#### [What is expected]
Beneath this line are the data; copy exactly the part of them that opens with the line containing "0: (427, 146, 0.87)" and closes with the line containing "26: (539, 421, 0.69)", and only that part.

#### [Data]
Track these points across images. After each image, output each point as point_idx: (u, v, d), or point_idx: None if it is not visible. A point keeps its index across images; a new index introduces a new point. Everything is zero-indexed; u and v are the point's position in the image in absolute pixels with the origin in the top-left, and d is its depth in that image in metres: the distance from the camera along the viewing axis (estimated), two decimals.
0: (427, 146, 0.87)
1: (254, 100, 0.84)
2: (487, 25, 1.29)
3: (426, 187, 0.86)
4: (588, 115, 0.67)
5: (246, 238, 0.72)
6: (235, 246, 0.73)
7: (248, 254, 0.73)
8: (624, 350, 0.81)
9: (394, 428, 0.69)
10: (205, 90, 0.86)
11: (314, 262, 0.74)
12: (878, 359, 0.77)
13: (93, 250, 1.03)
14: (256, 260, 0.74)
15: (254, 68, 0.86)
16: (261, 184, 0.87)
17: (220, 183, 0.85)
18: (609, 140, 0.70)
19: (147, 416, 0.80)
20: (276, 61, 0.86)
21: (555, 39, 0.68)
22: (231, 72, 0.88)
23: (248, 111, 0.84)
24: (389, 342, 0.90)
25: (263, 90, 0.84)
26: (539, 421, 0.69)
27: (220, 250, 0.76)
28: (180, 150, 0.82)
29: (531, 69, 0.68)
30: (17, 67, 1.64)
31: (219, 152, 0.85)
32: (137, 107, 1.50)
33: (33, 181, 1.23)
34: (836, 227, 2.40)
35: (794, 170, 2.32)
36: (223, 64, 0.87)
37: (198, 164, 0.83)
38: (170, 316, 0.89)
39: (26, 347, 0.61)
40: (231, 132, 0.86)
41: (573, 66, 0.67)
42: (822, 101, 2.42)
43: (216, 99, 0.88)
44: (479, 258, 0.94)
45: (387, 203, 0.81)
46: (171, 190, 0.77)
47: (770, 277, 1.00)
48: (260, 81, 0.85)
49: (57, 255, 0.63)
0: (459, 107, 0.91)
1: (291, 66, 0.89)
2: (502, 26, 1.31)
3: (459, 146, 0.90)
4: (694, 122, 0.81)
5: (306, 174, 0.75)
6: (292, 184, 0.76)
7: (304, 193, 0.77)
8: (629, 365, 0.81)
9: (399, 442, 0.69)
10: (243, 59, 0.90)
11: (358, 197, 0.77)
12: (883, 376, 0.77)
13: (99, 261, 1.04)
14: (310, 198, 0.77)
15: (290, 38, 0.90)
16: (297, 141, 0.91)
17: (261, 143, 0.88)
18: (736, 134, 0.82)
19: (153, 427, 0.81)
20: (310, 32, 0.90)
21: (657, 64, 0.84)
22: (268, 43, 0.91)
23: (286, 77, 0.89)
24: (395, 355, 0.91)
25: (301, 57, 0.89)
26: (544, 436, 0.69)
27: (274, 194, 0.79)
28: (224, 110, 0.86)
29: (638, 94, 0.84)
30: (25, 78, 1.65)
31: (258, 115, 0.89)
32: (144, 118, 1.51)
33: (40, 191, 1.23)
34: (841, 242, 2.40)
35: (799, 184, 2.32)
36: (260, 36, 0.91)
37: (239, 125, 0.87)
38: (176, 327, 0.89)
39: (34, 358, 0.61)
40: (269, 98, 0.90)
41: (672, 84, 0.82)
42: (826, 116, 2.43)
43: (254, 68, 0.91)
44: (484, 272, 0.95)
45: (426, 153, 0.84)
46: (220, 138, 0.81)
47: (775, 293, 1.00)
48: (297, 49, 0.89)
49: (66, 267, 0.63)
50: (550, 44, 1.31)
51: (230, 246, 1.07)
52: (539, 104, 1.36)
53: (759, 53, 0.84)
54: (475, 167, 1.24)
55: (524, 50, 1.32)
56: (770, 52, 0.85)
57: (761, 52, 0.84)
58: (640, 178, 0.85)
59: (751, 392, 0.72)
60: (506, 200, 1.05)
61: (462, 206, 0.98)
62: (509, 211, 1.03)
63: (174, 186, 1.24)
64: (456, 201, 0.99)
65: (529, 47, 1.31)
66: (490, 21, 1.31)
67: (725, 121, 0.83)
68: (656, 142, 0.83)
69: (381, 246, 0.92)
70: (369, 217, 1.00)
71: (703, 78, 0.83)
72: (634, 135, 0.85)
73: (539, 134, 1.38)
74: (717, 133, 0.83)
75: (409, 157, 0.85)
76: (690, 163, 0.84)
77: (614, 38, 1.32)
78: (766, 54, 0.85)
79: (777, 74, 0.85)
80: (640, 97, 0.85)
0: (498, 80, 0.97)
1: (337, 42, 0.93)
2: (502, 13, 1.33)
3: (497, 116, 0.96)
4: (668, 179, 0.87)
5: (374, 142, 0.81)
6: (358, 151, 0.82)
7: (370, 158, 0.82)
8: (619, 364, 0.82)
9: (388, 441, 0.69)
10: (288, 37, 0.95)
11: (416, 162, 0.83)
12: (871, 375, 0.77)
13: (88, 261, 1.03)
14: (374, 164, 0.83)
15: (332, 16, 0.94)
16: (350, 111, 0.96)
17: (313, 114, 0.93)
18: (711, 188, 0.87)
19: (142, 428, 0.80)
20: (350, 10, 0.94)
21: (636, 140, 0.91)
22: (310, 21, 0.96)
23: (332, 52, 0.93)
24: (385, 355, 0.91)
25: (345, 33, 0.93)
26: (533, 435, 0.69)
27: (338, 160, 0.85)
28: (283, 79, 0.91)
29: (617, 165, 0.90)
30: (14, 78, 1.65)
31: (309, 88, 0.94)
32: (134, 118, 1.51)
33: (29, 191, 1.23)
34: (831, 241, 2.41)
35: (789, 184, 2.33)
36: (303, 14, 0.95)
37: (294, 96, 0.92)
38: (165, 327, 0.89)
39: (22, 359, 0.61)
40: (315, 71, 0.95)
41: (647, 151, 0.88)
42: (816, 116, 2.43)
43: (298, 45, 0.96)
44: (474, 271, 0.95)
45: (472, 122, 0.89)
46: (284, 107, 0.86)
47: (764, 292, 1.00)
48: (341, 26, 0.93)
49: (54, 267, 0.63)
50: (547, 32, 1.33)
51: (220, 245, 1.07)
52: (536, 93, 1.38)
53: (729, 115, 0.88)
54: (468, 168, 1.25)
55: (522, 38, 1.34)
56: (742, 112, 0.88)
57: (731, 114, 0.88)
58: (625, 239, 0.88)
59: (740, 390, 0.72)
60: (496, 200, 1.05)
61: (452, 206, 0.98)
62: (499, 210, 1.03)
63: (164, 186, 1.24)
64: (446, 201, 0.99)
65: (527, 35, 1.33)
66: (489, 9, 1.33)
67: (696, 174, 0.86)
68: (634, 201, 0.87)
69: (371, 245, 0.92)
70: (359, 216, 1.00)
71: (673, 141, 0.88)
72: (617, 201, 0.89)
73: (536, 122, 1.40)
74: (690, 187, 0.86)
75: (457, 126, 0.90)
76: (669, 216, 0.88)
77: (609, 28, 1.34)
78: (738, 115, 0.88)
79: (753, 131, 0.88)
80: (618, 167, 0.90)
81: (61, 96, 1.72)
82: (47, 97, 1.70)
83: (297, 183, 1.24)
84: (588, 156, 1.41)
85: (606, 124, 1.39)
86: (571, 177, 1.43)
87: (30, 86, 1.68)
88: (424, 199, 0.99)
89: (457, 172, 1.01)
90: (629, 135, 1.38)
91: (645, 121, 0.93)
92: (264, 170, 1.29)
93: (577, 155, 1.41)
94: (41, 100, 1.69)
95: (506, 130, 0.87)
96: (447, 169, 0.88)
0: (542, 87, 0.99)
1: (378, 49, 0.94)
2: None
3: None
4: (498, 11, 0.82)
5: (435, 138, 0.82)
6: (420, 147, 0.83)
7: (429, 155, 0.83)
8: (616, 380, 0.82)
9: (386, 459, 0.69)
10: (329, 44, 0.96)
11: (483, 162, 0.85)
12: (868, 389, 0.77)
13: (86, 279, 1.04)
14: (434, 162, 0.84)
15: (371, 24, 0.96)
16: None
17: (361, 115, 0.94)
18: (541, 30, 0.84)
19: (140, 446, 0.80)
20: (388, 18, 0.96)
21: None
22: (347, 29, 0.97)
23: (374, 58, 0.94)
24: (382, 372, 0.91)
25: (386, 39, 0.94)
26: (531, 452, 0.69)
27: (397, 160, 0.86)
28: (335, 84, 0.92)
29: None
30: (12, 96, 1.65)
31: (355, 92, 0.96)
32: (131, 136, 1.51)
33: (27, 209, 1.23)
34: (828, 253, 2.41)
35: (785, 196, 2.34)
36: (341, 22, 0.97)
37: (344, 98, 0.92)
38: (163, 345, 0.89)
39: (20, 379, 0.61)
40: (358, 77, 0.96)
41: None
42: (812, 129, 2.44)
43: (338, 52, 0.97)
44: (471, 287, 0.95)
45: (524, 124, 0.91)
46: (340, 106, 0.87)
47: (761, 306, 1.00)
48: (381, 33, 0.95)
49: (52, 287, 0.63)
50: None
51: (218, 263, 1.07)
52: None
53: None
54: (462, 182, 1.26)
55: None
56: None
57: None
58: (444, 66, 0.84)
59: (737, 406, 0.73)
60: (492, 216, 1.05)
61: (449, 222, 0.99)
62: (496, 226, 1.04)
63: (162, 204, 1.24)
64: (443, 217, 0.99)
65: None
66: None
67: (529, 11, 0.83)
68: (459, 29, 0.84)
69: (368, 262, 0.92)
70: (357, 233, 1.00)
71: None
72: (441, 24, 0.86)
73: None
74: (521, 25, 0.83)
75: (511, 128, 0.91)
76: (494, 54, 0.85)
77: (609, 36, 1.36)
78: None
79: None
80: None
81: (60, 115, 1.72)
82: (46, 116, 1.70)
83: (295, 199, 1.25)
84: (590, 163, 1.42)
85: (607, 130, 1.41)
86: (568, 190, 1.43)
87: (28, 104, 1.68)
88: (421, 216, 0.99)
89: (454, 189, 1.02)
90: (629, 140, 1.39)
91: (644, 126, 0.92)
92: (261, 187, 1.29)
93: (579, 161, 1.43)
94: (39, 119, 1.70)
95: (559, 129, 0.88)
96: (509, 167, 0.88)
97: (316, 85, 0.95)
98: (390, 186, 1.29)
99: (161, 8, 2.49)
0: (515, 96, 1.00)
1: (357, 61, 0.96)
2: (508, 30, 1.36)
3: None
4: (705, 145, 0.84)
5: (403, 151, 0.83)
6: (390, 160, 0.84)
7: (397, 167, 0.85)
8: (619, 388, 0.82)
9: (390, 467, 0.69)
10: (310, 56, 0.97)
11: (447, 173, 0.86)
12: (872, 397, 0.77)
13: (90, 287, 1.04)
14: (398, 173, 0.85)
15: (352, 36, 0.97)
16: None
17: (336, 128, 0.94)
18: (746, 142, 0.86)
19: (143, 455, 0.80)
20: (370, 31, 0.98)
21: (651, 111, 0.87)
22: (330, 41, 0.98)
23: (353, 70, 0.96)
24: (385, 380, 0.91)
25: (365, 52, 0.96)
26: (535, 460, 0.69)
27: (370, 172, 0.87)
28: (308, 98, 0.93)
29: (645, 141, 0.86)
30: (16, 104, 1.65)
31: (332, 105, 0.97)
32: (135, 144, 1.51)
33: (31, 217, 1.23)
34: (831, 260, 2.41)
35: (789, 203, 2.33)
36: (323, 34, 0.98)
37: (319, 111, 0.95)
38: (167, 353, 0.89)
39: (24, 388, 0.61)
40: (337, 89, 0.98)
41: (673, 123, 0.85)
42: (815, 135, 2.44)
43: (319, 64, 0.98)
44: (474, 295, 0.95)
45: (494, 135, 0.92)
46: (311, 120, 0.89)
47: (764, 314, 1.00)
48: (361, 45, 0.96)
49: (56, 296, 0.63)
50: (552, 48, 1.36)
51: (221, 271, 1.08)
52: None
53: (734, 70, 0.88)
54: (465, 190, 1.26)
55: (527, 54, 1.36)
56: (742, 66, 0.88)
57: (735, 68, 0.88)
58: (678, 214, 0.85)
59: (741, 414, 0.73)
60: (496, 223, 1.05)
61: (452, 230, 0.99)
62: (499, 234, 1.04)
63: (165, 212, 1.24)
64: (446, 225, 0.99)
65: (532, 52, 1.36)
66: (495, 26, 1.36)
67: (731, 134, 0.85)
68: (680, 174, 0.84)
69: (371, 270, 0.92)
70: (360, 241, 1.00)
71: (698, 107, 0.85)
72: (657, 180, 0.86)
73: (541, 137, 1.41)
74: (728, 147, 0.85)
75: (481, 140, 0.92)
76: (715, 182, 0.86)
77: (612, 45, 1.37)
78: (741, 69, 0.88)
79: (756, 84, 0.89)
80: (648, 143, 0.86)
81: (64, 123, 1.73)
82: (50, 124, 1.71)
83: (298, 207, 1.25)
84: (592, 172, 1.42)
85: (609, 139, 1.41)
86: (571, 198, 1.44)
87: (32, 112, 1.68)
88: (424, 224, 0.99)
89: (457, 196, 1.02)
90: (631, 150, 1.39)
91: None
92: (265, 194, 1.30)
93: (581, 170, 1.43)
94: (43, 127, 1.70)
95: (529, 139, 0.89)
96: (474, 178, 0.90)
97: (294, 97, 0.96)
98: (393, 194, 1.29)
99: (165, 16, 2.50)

...

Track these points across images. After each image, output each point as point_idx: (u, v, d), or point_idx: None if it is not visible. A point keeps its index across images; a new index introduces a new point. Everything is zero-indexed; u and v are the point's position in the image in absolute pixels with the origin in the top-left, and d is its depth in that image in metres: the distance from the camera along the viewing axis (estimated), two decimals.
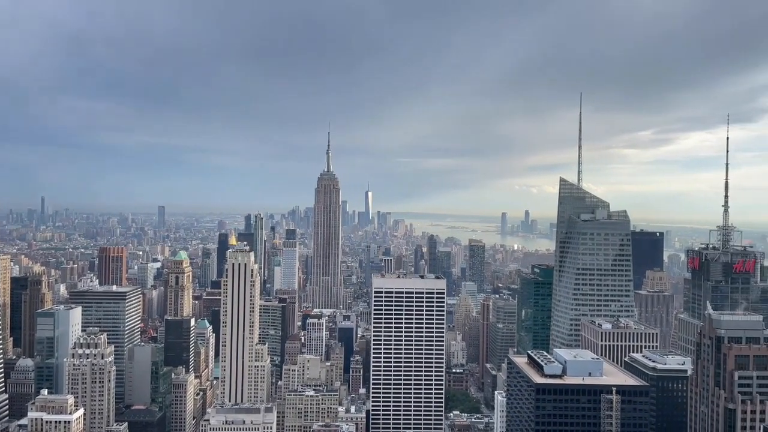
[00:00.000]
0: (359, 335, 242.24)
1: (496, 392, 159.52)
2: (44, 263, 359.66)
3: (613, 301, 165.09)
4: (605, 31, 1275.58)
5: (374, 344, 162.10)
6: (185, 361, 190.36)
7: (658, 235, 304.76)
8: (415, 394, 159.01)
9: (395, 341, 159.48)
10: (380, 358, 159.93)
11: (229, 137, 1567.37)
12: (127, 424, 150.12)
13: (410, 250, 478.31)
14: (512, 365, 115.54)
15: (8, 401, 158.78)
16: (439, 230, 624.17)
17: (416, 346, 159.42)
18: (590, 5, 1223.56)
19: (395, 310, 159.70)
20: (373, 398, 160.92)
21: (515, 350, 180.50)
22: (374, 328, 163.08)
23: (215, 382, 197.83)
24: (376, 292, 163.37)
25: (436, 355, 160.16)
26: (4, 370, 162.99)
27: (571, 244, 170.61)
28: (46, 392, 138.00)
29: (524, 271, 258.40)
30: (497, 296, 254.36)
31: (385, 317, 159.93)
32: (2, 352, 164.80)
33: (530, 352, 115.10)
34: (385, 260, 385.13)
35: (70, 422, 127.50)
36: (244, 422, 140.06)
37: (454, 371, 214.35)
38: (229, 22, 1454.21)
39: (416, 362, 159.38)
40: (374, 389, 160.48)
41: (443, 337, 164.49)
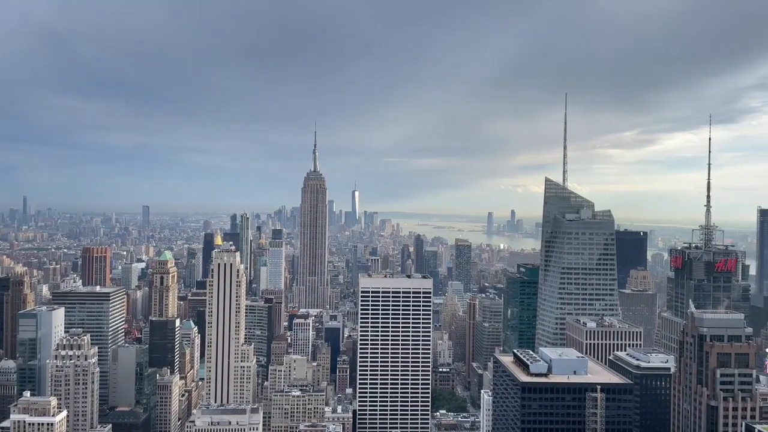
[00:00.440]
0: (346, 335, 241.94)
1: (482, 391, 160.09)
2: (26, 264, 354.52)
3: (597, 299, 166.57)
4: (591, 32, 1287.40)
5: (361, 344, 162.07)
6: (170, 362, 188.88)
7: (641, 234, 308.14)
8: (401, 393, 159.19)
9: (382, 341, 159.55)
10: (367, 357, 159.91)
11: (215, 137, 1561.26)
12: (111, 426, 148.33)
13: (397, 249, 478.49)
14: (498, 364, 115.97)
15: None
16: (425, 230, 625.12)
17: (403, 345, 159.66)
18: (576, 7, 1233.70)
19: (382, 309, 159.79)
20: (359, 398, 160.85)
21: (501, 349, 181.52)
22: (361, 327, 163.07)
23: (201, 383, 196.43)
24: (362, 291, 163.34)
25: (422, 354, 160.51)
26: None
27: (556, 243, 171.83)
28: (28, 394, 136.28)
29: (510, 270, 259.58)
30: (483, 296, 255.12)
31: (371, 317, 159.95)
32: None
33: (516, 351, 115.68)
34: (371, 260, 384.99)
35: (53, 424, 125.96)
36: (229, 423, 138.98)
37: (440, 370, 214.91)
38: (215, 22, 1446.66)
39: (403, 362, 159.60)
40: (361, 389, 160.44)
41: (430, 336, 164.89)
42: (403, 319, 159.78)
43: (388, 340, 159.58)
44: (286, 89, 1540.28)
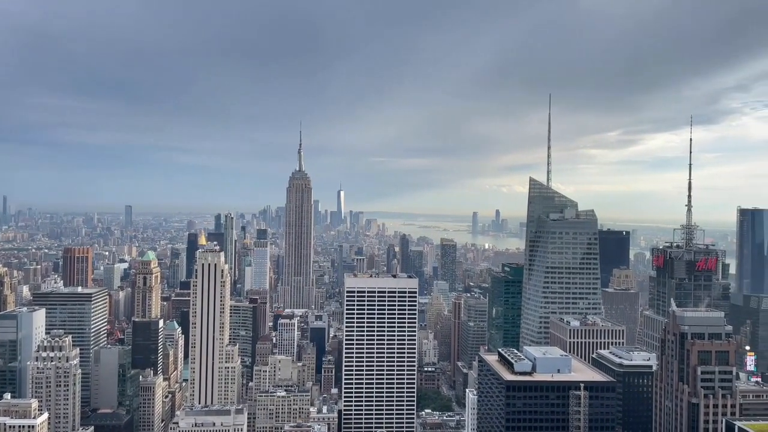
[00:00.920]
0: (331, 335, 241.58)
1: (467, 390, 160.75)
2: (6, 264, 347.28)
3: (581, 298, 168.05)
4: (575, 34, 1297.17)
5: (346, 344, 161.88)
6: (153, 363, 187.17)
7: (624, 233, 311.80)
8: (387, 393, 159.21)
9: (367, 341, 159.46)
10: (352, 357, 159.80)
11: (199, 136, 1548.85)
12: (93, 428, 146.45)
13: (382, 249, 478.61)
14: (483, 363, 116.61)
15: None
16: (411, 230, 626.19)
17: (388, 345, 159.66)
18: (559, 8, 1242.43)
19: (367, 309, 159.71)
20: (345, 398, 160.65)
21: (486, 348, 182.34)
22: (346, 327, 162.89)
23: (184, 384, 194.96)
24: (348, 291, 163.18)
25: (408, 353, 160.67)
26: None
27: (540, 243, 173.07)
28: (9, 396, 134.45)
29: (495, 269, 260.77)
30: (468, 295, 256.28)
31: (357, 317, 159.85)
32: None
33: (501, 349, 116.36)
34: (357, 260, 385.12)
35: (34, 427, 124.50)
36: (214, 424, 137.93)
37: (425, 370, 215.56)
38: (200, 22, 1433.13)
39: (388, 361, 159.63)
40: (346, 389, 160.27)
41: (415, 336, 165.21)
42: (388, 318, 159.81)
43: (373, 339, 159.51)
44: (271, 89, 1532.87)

#### [Solution to the problem]
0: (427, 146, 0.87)
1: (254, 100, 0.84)
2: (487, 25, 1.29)
3: (426, 187, 0.86)
4: (588, 115, 0.67)
5: (246, 238, 0.72)
6: (235, 246, 0.73)
7: (248, 254, 0.73)
8: (624, 350, 0.81)
9: (394, 428, 0.69)
10: (205, 90, 0.86)
11: (314, 262, 0.74)
12: (878, 359, 0.77)
13: (93, 250, 1.03)
14: (256, 260, 0.74)
15: (254, 68, 0.86)
16: (261, 184, 0.87)
17: (220, 183, 0.85)
18: (609, 140, 0.70)
19: (147, 416, 0.80)
20: (276, 61, 0.86)
21: (555, 39, 0.68)
22: (231, 72, 0.88)
23: (248, 111, 0.84)
24: (389, 342, 0.90)
25: (263, 90, 0.84)
26: (539, 421, 0.69)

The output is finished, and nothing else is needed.